Transcribed page contents:

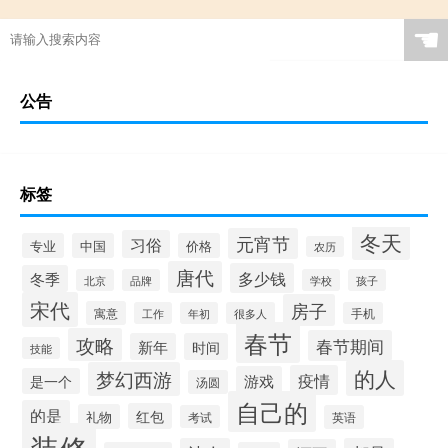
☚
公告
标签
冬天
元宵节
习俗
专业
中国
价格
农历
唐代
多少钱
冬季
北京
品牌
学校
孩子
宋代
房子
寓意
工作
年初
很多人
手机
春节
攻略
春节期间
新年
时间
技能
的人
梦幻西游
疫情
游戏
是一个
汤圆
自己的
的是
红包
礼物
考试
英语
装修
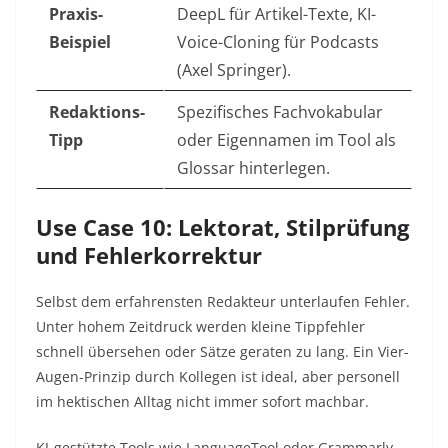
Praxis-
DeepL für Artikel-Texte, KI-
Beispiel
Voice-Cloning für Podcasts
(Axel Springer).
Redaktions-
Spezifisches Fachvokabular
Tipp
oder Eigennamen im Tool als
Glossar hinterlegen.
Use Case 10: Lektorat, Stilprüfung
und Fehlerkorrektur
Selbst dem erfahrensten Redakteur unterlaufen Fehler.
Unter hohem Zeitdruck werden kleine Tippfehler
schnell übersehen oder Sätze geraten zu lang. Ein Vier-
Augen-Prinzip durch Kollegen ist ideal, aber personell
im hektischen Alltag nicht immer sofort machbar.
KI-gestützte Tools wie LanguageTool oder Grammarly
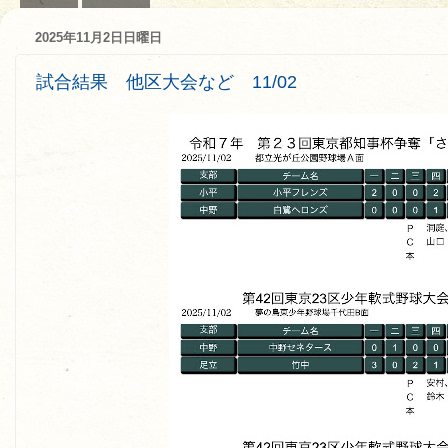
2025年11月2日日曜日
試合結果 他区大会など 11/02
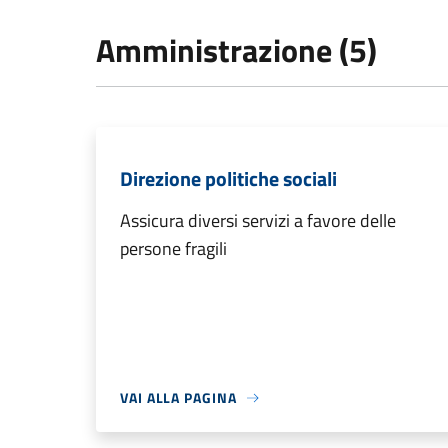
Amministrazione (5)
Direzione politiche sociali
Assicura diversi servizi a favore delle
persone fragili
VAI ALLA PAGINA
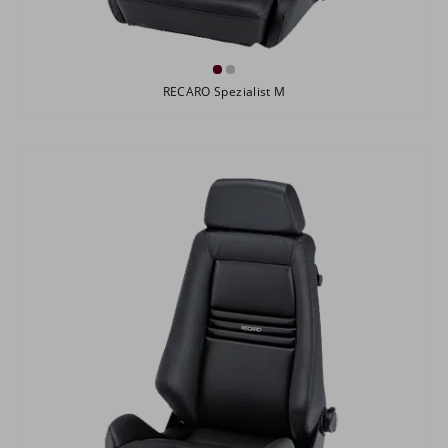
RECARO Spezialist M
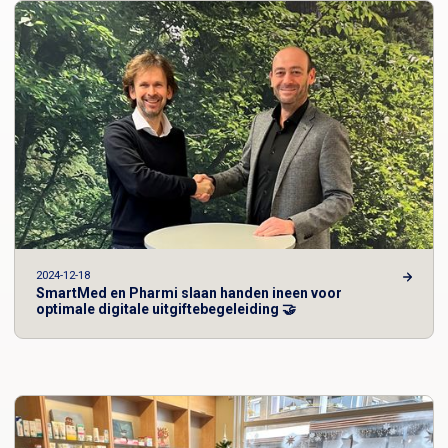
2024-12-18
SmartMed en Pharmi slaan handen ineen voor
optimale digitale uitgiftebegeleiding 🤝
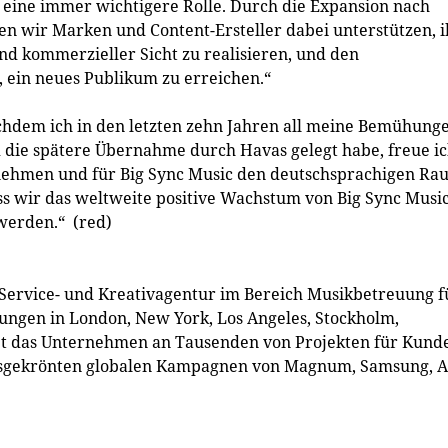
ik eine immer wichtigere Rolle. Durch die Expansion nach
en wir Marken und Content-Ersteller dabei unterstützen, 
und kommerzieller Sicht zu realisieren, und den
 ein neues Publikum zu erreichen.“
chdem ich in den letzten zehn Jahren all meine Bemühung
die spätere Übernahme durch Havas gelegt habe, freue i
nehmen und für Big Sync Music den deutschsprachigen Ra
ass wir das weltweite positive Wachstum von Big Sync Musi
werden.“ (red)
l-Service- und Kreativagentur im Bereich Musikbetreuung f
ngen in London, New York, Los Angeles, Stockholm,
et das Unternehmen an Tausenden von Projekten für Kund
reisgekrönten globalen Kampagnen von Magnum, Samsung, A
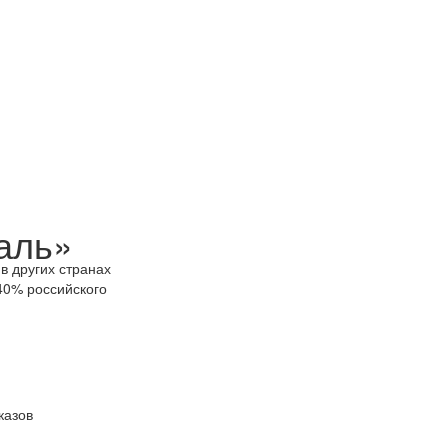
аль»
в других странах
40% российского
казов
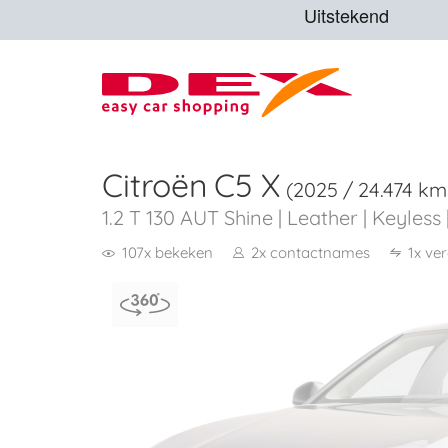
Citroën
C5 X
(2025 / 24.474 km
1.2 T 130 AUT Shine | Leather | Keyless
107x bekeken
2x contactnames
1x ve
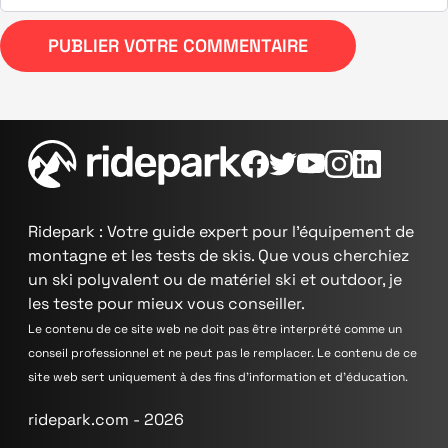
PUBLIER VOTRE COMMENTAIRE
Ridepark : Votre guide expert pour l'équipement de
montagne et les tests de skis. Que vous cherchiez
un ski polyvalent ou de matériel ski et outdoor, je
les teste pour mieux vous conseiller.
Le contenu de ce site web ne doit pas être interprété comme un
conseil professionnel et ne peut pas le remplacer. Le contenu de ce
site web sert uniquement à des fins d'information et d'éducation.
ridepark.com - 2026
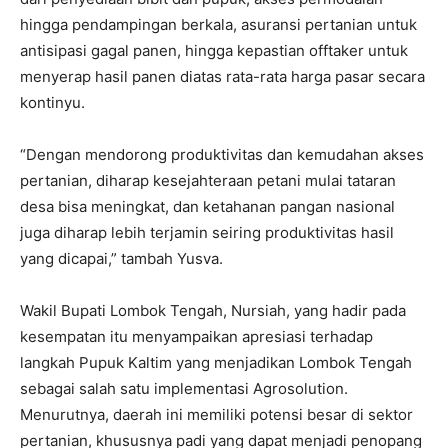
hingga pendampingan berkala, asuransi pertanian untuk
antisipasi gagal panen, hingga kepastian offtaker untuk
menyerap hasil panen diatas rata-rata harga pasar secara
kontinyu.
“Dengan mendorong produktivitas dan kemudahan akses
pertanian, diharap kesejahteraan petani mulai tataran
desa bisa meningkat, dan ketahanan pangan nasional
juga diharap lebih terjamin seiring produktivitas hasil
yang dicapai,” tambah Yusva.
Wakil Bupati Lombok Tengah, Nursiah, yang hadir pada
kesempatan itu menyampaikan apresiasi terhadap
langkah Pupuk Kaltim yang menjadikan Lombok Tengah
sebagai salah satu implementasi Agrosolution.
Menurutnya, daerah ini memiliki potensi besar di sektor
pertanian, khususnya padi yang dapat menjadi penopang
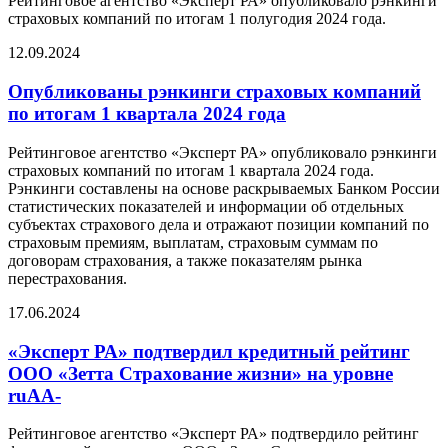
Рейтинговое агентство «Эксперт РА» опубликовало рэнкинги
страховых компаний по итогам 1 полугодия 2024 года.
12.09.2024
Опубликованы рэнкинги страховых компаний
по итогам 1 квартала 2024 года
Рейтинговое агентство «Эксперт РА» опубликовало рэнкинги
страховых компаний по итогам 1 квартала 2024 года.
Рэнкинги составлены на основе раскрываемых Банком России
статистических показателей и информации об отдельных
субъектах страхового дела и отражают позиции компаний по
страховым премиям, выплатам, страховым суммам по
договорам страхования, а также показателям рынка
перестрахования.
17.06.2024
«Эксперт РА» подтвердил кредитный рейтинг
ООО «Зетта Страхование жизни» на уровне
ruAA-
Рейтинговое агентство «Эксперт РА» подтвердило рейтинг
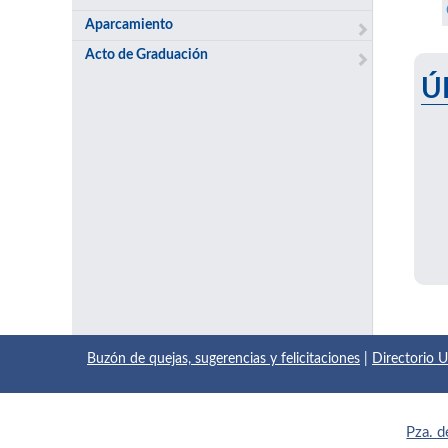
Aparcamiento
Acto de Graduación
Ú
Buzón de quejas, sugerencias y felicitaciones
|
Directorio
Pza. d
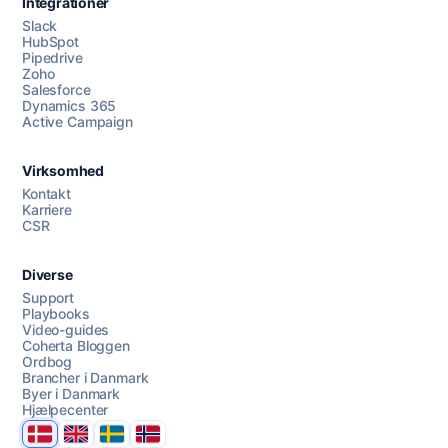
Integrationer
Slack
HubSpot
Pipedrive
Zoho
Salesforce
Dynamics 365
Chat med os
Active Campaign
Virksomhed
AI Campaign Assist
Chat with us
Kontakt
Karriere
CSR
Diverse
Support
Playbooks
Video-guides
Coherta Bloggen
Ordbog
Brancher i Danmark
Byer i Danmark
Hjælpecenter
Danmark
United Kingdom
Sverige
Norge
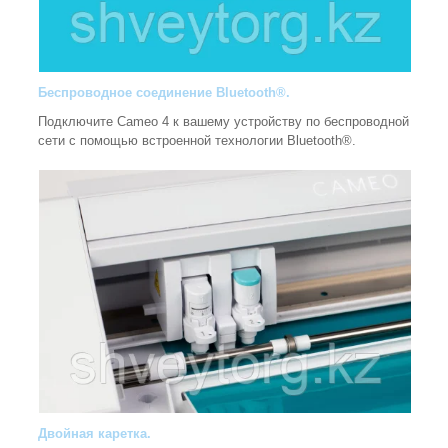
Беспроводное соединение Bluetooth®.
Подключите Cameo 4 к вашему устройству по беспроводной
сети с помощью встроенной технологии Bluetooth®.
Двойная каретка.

**Required work:** Convert the entries, from the start through the line containing "reisgekrönten globalen Kampagnen", into a Markdown table with the columns Row and Line. Give each line its own numbered row, and leave out the pictures and any blank lines.

**Result of the task:**
| Row | Line |
|---|---|
| 1 | ☚ |
| 2 | 公告 |
| 3 | 标签 |
| 4 | 冬天 |
| 5 | 元宵节 |
| 6 | 习俗 |
| 7 | 专业 |
| 8 | 中国 |
| 9 | 价格 |
| 10 | 农历 |
| 11 | 唐代 |
| 12 | 多少钱 |
| 13 | 冬季 |
| 14 | 北京 |
| 15 | 品牌 |
| 16 | 学校 |
| 17 | 孩子 |
| 18 | 宋代 |
| 19 | 房子 |
| 20 | 寓意 |
| 21 | 工作 |
| 22 | 年初 |
| 23 | 很多人 |
| 24 | 手机 |
| 25 | 春节 |
| 26 | 攻略 |
| 27 | 春节期间 |
| 28 | 新年 |
| 29 | 时间 |
| 30 | 技能 |
| 31 | 的人 |
| 32 | 梦幻西游 |
| 33 | 疫情 |
| 34 | 游戏 |
| 35 | 是一个 |
| 36 | 汤圆 |
| 37 | 自己的 |
| 38 | 的是 |
| 39 | 红包 |
| 40 | 礼物 |
| 41 | 考试 |
| 42 | 英语 |
| 43 | 装修 |
| 44 | Praxis- |
| 45 | DeepL für Artikel-Texte, KI- |
| 46 | Beispiel |
| 47 | Voice-Cloning für Podcasts |
| 48 | (Axel Springer). |
| 49 | Redaktions- |
| 50 | Spezifisches Fachvokabular |
| 51 | Tipp |
| 52 | oder Eigennamen im Tool als |
| 53 | Glossar hinterlegen. |
| 54 | Use Case 10: Lektorat, Stilprüfung |
| 55 | und Fehlerkorrektur |
| 56 | Selbst dem erfahrensten Redakteur unterlaufen Fehler. |
| 57 | Unter hohem Zeitdruck werden kleine Tippfehler |
| 58 | schnell übersehen oder Sätze geraten zu lang. Ein Vier- |
| 59 | Augen-Prinzip durch Kollegen ist ideal, aber personell |
| 60 | im hektischen Alltag nicht immer sofort machbar. |
| 61 | KI-gestützte Tools wie LanguageTool oder Grammarly |
| 62 | 2025年11月2日日曜日 |
| 63 | 試合結果 他区大会など 11/02 |
| 64 | Amministrazione (5) |
| 65 | Direzione politiche sociali |
| 66 | Assicura diversi servizi a favore delle |
| 67 | persone fragili |
| 68 | VAI ALLA PAGINA |
| 69 | RECARO Spezialist M |
| 70 | 2024-12-18 |
| 71 | SmartMed en Pharmi slaan handen ineen voor |
| 72 | optimale digitale uitgiftebegeleiding 🤝 |
| 73 | ik eine immer wichtigere Rolle. Durch die Expansion nach |
| 74 | en wir Marken und Content-Ersteller dabei unterstützen,  |
| 75 | und kommerzieller Sicht zu realisieren, und den |
| 76 |  ein neues Publikum zu erreichen.“ |
| 77 | chdem ich in den letzten zehn Jahren all meine Bemühung |
| 78 | die spätere Übernahme durch Havas gelegt habe, freue i |
| 79 | nehmen und für Big Sync Music den deutschsprachigen Ra |
| 80 | ass wir das weltweite positive Wachstum von Big Sync Musi |
| 81 | werden.“ (red) |
| 82 | l-Service- und Kreativagentur im Bereich Musikbetreuung f |
| 83 | ngen in London, New York, Los Angeles, Stockholm, |
| 84 | et das Unternehmen an Tausenden von Projekten für Kund |
| 85 | reisgekrönten globalen Kampagnen von Magnum, Samsung, A |